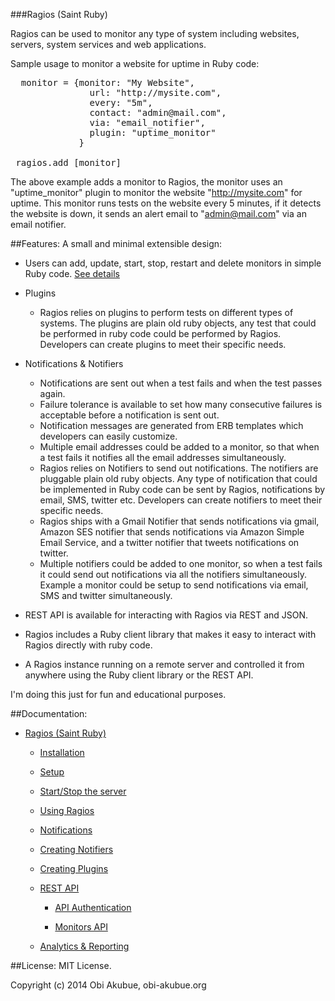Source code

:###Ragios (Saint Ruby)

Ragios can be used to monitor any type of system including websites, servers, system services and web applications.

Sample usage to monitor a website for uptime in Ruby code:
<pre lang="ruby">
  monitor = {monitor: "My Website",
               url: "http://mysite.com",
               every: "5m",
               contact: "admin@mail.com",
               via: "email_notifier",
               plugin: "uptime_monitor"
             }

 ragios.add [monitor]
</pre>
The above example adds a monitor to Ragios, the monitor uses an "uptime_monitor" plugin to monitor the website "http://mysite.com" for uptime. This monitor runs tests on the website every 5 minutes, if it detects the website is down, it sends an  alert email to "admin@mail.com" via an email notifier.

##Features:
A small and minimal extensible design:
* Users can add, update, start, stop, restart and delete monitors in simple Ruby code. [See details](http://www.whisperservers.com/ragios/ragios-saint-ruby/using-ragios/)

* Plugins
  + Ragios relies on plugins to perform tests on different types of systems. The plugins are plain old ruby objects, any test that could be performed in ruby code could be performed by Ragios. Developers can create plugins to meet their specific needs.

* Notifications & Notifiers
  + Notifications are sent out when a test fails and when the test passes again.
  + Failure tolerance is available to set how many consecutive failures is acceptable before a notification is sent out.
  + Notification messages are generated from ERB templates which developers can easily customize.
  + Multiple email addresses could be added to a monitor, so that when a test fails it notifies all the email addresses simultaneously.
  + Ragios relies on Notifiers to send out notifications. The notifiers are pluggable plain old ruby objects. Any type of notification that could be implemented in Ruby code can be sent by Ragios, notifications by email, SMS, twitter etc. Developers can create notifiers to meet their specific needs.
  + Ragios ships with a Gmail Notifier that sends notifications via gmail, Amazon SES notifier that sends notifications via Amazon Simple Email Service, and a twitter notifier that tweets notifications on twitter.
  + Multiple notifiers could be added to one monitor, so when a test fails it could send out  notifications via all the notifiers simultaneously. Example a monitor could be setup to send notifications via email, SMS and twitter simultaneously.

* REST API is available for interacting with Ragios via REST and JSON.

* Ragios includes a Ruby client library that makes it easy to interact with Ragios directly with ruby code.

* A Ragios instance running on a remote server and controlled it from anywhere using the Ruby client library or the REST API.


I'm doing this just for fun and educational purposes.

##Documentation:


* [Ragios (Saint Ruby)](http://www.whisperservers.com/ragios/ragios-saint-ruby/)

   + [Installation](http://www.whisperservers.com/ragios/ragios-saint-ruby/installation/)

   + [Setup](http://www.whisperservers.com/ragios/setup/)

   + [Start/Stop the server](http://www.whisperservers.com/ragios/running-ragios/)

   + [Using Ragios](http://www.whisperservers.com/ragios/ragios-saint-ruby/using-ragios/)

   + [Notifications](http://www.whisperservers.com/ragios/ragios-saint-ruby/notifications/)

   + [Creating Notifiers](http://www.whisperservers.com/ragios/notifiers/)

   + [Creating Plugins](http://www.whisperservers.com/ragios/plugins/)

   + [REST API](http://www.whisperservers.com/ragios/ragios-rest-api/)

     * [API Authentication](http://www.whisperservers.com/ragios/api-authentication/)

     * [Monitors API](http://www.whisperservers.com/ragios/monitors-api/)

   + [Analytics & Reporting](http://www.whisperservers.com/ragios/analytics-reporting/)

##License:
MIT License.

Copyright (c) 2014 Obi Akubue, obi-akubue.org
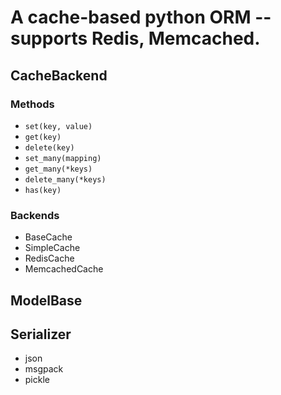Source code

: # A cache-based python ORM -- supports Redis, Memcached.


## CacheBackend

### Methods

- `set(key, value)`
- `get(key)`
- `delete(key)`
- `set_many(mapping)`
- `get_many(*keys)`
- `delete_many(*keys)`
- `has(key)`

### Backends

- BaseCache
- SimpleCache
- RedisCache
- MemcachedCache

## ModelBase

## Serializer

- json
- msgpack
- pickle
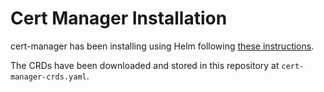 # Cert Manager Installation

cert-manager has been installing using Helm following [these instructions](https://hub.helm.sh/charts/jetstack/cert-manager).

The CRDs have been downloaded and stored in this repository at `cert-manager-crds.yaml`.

|---|

* Exercise aim
Look through the entries above and quote exactly the lines from the line with "start, stop, restart" to the line with "is sent out.", counting both of those lines.

* Written response
* Users can add, update, start, stop, restart and delete monitors in simple Ruby code. [See details](http://www.whisperservers.com/ragios/ragios-saint-ruby/using-ragios/)

* Plugins
  + Ragios relies on plugins to perform tests on different types of systems. The plugins are plain old ruby objects, any test that could be performed in ruby code could be performed by Ragios. Developers can create plugins to meet their specific needs.

* Notifications & Notifiers
  + Notifications are sent out when a test fails and when the test passes again.
  + Failure tolerance is available to set how many consecutive failures is acceptable before a notification is sent out.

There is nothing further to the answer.